While going through the trail cam photos I noticed what I am going to say was a very close call. A coyote is stalking a mule deer fawn and the mom confronts him. I think this ended happily for the fawn. Lets look at the photos.

At 6:43 AM the fawn is passing through this grassy area. Mom must have passed through earlier. The camera never picked her up.

Same time and date the fawn is looking out front having moved a few steps forward.

Twelve minutes later a coyote is seen. He/she is sniffing the grass where the fawn paused and I think urinated.

Coyote is sniffing around and looking for the fawn I would guess.

Now you see the doe come back and apparently confront the coyote while the fawn I hope stayed hidden. I didn’t get anymore photos of this incident. I hope it turned out okay for the fawn. Coyotes do kill and eat fawns and yes, it is part of nature, but I have to root for the baby here. I think Mom saved the day.
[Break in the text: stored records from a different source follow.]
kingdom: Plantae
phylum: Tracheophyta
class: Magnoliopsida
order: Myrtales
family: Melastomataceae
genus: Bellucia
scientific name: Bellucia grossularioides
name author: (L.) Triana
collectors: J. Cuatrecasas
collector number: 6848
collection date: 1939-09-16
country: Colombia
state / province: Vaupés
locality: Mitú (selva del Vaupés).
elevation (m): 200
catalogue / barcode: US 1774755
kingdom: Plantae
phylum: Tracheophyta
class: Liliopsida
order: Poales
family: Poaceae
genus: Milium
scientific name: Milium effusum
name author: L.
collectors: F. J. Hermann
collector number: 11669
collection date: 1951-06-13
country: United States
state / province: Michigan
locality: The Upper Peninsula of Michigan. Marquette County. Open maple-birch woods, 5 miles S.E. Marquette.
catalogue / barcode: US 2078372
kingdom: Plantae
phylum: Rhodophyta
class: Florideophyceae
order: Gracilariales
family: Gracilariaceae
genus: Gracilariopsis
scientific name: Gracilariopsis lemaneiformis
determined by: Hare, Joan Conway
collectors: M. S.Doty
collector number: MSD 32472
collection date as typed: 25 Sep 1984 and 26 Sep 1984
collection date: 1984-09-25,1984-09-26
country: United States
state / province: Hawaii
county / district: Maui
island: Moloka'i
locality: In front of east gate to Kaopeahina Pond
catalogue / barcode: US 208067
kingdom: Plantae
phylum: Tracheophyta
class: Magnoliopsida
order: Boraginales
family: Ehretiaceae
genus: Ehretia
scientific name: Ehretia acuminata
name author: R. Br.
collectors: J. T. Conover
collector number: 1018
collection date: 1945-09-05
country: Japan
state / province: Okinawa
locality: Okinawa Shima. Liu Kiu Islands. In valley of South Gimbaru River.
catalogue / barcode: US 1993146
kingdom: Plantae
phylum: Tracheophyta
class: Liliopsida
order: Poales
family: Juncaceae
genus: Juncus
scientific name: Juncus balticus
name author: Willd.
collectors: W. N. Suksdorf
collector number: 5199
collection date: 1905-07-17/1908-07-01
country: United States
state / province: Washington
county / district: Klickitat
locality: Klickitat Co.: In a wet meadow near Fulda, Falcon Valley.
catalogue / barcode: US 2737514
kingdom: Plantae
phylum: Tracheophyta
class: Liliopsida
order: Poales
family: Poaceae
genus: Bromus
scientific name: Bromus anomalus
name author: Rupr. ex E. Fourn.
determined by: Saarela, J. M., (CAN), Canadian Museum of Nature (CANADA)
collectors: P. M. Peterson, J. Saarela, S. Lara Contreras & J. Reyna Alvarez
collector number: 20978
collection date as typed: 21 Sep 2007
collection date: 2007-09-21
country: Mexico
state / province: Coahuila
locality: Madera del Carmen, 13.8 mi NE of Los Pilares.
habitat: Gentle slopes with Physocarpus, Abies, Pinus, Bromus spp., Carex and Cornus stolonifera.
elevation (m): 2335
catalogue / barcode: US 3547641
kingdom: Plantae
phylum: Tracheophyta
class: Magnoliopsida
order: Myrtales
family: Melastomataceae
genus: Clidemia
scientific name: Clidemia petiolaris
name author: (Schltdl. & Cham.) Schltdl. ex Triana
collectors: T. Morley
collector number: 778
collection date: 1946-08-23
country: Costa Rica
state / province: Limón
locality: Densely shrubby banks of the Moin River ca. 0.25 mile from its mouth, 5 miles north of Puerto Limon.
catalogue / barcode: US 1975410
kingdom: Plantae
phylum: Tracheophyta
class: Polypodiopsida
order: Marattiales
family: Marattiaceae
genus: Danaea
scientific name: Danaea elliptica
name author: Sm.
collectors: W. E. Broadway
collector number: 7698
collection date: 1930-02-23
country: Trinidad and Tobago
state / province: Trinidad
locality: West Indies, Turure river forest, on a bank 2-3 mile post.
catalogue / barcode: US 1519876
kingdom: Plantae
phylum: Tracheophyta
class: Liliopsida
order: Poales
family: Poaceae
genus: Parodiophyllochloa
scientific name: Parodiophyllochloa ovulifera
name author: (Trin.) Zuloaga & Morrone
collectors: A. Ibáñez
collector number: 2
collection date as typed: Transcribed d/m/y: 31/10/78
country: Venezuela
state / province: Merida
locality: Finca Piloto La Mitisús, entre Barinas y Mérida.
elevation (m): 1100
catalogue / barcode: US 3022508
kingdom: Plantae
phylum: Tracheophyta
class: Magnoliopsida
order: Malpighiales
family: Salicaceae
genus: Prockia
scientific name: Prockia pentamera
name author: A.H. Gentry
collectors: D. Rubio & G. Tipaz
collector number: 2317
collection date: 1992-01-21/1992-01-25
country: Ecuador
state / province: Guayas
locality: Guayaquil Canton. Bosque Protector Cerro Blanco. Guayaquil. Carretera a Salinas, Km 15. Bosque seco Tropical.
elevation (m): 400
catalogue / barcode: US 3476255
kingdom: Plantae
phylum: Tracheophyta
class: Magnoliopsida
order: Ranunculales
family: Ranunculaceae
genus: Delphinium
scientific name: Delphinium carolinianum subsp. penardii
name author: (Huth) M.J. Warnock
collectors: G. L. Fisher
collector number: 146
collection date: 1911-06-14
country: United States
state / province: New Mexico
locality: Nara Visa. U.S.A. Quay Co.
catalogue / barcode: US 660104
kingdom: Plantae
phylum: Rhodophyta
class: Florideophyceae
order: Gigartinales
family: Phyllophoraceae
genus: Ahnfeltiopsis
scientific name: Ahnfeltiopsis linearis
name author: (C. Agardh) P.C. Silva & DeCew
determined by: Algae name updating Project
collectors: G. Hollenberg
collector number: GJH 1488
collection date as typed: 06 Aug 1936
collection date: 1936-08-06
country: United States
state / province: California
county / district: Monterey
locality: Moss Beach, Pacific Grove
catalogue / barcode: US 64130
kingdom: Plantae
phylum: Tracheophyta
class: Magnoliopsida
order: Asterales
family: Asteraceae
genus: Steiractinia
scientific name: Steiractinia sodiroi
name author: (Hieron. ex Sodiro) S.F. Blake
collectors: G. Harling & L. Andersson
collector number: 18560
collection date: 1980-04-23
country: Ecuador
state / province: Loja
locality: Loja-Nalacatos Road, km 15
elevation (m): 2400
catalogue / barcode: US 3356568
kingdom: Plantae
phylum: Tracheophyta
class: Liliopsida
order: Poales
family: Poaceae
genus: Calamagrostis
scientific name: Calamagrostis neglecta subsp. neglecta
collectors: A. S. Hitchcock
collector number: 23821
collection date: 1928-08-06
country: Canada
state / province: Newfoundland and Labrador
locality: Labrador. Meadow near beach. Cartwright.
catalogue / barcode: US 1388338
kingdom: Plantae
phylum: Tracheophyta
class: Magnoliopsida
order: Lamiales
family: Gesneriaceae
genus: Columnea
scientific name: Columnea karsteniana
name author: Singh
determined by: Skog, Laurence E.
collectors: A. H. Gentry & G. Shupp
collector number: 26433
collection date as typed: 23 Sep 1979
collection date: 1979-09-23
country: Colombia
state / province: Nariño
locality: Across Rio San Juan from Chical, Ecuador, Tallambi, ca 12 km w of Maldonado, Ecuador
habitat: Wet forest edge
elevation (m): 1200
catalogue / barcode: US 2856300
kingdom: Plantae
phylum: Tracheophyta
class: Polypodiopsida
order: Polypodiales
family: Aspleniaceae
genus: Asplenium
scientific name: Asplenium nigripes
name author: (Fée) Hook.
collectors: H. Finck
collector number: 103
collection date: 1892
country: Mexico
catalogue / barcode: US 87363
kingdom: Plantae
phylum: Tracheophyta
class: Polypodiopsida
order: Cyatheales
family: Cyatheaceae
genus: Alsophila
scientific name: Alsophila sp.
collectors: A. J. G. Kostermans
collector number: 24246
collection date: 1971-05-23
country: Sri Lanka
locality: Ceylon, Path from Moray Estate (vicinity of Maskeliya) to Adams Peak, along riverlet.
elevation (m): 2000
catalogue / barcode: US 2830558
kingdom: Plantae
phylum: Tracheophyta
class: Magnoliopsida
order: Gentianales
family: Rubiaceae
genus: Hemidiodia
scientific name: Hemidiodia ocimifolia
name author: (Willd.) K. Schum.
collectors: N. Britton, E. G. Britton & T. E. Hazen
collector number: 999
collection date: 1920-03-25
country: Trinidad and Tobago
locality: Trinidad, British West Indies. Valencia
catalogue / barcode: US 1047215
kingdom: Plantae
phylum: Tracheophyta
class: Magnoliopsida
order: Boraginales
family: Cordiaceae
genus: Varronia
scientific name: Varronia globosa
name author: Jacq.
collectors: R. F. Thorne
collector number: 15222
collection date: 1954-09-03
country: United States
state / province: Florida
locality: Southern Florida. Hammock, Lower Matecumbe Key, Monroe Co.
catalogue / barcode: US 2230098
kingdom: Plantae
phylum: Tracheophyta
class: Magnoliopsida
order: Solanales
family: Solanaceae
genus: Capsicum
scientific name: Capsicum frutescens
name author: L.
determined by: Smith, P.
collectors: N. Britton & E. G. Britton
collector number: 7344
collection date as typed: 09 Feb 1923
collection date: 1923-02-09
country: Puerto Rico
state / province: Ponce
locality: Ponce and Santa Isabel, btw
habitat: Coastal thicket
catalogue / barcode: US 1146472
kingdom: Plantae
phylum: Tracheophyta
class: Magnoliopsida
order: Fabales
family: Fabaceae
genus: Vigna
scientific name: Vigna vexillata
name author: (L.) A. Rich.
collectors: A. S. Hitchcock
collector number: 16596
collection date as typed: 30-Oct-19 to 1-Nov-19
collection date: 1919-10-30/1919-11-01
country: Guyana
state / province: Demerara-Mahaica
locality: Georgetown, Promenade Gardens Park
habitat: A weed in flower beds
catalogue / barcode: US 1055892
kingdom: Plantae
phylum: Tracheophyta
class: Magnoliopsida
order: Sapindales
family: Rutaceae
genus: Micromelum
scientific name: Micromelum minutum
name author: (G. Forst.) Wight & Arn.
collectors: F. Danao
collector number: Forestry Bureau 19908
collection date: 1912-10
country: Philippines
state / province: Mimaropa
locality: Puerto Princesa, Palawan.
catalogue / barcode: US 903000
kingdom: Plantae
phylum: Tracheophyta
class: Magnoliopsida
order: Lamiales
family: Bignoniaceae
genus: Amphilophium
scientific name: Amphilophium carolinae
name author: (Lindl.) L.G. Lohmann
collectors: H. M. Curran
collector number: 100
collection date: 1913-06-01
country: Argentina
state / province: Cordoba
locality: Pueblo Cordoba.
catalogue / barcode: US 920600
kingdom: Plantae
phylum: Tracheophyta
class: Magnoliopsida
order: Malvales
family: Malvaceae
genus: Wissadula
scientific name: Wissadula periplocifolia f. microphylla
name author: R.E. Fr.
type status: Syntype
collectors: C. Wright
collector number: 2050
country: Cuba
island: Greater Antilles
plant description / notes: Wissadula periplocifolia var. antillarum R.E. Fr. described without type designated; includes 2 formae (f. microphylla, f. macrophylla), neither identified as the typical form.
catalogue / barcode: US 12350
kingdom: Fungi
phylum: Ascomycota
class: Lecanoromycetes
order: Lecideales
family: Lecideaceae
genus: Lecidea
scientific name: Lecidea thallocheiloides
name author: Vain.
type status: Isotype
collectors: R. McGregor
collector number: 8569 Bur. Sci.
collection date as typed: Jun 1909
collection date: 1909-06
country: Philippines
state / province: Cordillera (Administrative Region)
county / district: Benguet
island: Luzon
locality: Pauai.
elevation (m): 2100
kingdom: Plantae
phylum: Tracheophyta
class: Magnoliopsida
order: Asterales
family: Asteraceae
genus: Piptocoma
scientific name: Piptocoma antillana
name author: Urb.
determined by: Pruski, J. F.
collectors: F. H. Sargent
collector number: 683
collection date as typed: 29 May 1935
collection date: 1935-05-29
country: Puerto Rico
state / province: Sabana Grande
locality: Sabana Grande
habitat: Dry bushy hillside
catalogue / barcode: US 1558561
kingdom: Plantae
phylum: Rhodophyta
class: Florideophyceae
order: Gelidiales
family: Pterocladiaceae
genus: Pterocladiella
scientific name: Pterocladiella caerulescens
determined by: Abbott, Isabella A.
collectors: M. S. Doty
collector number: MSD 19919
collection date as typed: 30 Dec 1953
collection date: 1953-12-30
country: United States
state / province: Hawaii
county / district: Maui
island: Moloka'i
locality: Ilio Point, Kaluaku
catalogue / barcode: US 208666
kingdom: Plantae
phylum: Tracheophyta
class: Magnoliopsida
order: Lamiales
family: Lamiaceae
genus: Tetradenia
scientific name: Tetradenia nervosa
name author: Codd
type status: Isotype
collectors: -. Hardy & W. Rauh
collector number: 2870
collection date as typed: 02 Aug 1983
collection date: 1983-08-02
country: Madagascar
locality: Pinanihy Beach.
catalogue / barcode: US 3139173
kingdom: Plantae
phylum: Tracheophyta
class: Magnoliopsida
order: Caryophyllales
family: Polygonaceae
Wonderful footage! Yes, a coyote will take a fawn if opportunity presents, but they will rarely confront an adult deer. Coyotes average between 30 and 40 pounds. They aren’t big animals, so a deer is true competition, and does will protect their fawns as fiercely as mom coyotes will protect their pups, so your fawn was undoubtedly okay, with mom at her/his back. This time of year here, while the fawns begin to lose their spots, the coyotes are filling up on fallen orchard fruit and our ever-abundant blackberries. Coyotes are the most omnivorous of all canines. 🙂
You’ll appreciate recent sightings here: First, a neighbor and I walk once a week on a trail that takes us on a cut-through between our gravel road and another neighboring road. As we approached the outlet of the cut-through recently, I caught out of the corner of my eye something I had to believe was a bobcat bounding into the brush. The cut-through trail and much of the adjacent road is littered with cat poop, and on our way back, we noted fresh scat. As we say, “Cousin Bob is on the job.”
Next, we have a lot of ground-nesting bees here, and often we see the nest dug out. Our own game-cams caught a humorous episode in which skunk dug out the nest and raccoon and possum moved in for the larval bounty (with obvious objections from skunk, which you can imagine). Yesterday, while checking our gravenstein apples for ripeness, I noticed a huge scrape just beyond the tree. In it, a nest of these bees was quietly repairing damage. The scrape was the size of our double-basin kitchen sink. Not the work of a skunk. I’m pretty sure our (mostly elusive) friend black bear was responsible for this. (Also a branch was broken from the apple tree, so just sayin’. . . . 😉 )
Thanks for the detailed response! I so enjoy reading about others wildlife encounters, It sounds like you live in a wonderful spot. 🙂
It is!
Lucky captures! The mama mule deers in my yard don’t fear my dogs at all if one of their fawns is close by.
My heart was beating fast when I first went through these.